Quiconque qui avait vu ce film en 1994 devait savoir que la cocotte-minute décrite dans le film finirait par voir exploser sa soupape de sécurité. Ceux qui n’avaient pas vu le film ne pouvaient pas s’en douter. Le cinéma est une fenêtre à double sens, grâce à laquelle deux sociétés peuvent se respecter et se comprendre, et cette compréhension offre la possibilité qu’on se batte pour que ça change. Comme l’a fait remarquer le directeur Hani Abu-Assad : « La présence israélienne dans notre vie n’a qu’une seule dimension. Nous voyons des soldats, des colons, des bulldozers. Nous ne voyons pas de poètes et artistes démocrates, et c’est dommage car, depuis 1967, l’histoire montre qu’il y a eu des tentatives israéliennes et palestiniennes de se tendre la main. C’est dommage, étant donné que le cinéma a cette qualité essentielle - la prophétie - qui offre un regard au-delà des points de contrôle du présent et qui ose espérer que les Israéliens ne sont pas que des colons et des constructeurs de points de contrôle. »

C’est espoir-là se trouve dans des films tels qu’A Wedding in the Galilee (Michel Khleifi, 1987), Route 181 (Michel Khleifi and Eyal Sivan, 2004), Promises (Justin Shapiro, 2001) ou bien Waltz with Bashir (Ari Folman, 2008). Tous décrivent des sociétés complexes, hétérogènes, qui nous permettent de voir des êtres humains derrière la fumée, la haine et les guerres. Et celui qui voit des êtres humains et non des cibles aura du mal à tuer si facilement.
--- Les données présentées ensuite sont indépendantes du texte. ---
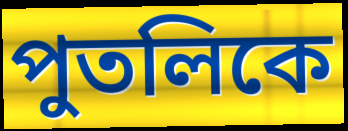
পুতলিকে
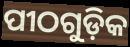
ପୀଠଗୁଡ଼ିକ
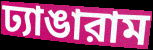
ঢ্যাঙারাম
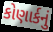
કોણાર્કનું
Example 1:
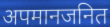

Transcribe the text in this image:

अपमानजनित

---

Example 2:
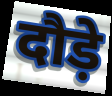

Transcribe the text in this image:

Waltz with Bashir va encore plus loin - il a offert au public israélien une vision du remords, de la tristesse, de la reconnaissance, de la culpabilité. Un regard dans le passé - en l’occurrence, le massacre de Sabra et Chatila - ouvre également la voie à l’avenir.
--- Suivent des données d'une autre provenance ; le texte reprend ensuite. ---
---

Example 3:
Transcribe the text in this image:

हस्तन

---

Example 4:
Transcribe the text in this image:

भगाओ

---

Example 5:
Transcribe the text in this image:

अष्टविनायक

À un moment donné de Waiting for Saladin (Tawfiq Abu-Wael, 2001), la caméra se libère d’un espace suffocant où vivent des Palestiniens, et la bascule vers le haut, par-dessus les murs de la vieille ville de Jérusalem, au-dessus des têtes des Israéliens, des soldats, des armes, jusqu’au dôme de la mosquée Al-Aqsa et puis jusqu’au ciel. Depuis ces hauteurs, on est en mesure de regarder « au-delà des points de contrôle du présent », comme l’a dit Abu-Assad, et de tout voir. Les Israéliens, les Palestiniens, la lutte, mais aussi l’espoir. Il suffit de regarder, observer et voir. C’est cela que fait le cinéma.
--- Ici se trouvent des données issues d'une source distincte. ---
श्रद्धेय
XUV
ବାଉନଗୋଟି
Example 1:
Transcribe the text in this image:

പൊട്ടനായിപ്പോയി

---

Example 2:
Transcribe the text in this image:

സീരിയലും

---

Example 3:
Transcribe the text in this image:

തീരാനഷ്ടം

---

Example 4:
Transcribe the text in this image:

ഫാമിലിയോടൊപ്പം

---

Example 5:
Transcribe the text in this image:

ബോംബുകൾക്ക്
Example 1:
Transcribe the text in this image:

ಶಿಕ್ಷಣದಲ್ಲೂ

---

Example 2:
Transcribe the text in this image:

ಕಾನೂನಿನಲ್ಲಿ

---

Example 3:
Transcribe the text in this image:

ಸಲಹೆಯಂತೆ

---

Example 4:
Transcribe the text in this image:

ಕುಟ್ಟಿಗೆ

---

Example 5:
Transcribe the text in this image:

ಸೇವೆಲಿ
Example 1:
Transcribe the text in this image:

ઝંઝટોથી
(*) Coauteurs de nombreux articles consacrés au cinéma, notamment dans l’ouvrage collectif Israéliens, Palestiniens que peut le cinéma ? (Éditions Michalon 2005), coauteurs d’Espace et Mémoire dans le cinéma palestinien.

Ce texte a été rendu public par le Mouvement de la paix au cours du festival Travelling de Rennes.